ELLERBE — Two Richmond County fruit farmers were glad to see their crops survived Wednesday morning’s frost.

Lee Berry, of the Berry Patch, went out to his four-acre field near the intersection of Greenlake and McIntyre roads around 6 a.m. The temperature was 33 degrees but had dropped to 31 by the next hour.

Berry pointed to a brown spot on a small green strawberry he said was caused by the berry touching the blanket overnight.

“It didn’t kill it, but what it’s going to do is put a little funky spot on the end of it,” he said. “It just won’t ever mature properly.”

For the most part, though, he didn’t see much damage.

“If it would have dried out two hours earlier yesterday and if the wind had’ve blown (and the sun had come out earlier) … it would have dried ‘em out and there wouldn’t be an issue at all,” he said. “Thirty-one’s nothing with the blankets that I use.”

The row blankets that cover the rows are effective down to 27 degrees, Berry added.

He also turned on the water pipes that run down the middle of the rows to try to increase the temperature by at least one degree, which he said can “make or break” a peach or blueberry crop.

“Is that what saved me this morning? I don’t know,” Berry said. “It was a little bit of everything, especially the prayers, definitely the prayers.”

Up the road in Wind Blow, Danny Bynum was checking on his peach orchards, pulling blooms of the trees to inspect the budding fruit.

“I think we’re gonna be good,” he said. “Usually in about three or four days you can tell.”

The past two frosts weren’t as devastating as the one in 2016, when farmers took a huge hit from a mid-March deep-freeze.

“We have had some bad ones in March where, no matter what you do, you just can’t save the crop,” Berry said. “I’ve seen it where you’re more worried about saving the plant than you are the crop.

“Because once that plant starts growing, gets green and vigorous, a cold snap can really damage the plant internally.”

North Carolina is the fourth-largest producer of strawberries in the nation, with about 1,100 acres harvested across the state, according to the N.C. Department of Agriculture and Consumer Services.

Bynum, a third-generation farmer, wasn’t as worried about this week’s frost, because experience has taught him there’s always a big frost before Easter.

“You’ve got to get by Easter before you can say you’ve got it made,” he said.

Bynum grows around 15 variety of peaches — including the local popular namesake Winblo Peach, developed in 1972 — and sales them at his roadside stand on N.C. 73.

Winblos are usually ready to pick by the first of July; some of the other varieties, a little earlier.

“Raising peaches is like going to Las Vegas,” Bynum said. “Sometimes you hit the jackpot, sometimes you go home broke.”

During the frost several weeks ago, Bynum made out OK, whereas Berry lost 5-8 percent of his crop — even after doubling up on the blankets.
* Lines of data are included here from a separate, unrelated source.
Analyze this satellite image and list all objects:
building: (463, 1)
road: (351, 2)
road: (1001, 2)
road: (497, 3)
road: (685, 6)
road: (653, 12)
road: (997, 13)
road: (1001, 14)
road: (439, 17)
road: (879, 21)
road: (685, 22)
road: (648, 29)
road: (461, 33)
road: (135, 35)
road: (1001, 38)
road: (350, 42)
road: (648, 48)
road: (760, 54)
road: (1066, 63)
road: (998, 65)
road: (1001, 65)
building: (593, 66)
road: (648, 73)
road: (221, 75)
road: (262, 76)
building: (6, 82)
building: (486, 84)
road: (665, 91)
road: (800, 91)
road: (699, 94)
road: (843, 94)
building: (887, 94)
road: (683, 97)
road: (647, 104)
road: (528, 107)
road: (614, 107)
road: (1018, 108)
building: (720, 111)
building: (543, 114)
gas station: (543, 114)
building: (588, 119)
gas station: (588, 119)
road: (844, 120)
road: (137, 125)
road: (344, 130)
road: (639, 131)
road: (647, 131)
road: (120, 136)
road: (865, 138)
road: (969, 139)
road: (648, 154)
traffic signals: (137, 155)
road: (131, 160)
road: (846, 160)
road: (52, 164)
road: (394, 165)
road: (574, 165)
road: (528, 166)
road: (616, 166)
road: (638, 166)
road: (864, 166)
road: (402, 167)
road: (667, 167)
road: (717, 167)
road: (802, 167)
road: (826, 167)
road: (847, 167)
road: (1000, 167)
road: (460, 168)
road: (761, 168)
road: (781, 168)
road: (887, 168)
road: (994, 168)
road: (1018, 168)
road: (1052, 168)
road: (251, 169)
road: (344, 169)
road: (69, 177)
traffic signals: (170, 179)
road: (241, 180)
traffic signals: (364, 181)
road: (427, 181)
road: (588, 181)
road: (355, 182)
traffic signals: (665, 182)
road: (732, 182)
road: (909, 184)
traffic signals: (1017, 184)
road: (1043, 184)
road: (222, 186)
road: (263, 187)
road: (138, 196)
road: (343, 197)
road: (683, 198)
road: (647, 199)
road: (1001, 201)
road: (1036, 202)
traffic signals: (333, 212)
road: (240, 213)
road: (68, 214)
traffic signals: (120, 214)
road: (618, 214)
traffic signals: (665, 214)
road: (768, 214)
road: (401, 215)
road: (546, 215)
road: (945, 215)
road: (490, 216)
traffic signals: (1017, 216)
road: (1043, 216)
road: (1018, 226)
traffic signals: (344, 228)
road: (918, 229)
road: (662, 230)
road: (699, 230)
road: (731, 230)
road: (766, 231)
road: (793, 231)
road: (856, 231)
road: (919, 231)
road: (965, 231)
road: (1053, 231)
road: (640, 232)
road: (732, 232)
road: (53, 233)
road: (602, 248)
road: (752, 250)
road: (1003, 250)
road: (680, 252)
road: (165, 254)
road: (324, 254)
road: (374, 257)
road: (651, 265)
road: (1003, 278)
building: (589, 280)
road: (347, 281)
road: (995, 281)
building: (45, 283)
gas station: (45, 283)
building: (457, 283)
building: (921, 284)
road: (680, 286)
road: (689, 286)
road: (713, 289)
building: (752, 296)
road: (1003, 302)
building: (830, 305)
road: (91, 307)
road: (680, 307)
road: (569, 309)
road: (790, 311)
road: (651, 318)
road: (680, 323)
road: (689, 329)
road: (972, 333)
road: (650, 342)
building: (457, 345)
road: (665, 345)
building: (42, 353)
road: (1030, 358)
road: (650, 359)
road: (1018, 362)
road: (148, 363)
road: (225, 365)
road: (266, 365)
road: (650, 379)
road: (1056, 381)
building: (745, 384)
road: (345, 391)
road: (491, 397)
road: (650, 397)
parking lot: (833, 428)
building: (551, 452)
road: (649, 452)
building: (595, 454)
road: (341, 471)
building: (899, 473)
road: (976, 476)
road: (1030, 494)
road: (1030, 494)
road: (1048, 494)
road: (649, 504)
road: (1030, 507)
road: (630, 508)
However, this year was the earliest he’s picked strawberries in 25 years, starting on March 22. The average pick date, he said, is April 10.
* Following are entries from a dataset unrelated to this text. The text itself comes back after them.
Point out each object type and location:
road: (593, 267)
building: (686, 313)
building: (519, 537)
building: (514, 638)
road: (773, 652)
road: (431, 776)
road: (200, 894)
He was also thankful that blackberry plants he recently ordered from Florida didn’t arrive last week when they were supposed to because the greenhouse-grown plants would have been shocked by the freezing temps.

“There should be plenty of berries this year despite a wet and cold first quarter in 2019,” Agriculture Commissioner Steve Troxler said in a March 29 press release. “We encourage consumers to visit a pick-your-own farm, go to a farmers market or stop by a roadside stand to get the freshest berries available.”

Berry said he spoke with two friends on Wednesday who also grow strawberries, one in South Carolina, the other in Greensboro.

“We were all concerned about the same thing, but everybody came out good,” he said. “We’re all blessed to still have a crop today.”

Danny Bynum inspects a budding peach after pulling a bloom off a tree in his Wind Blow orchard.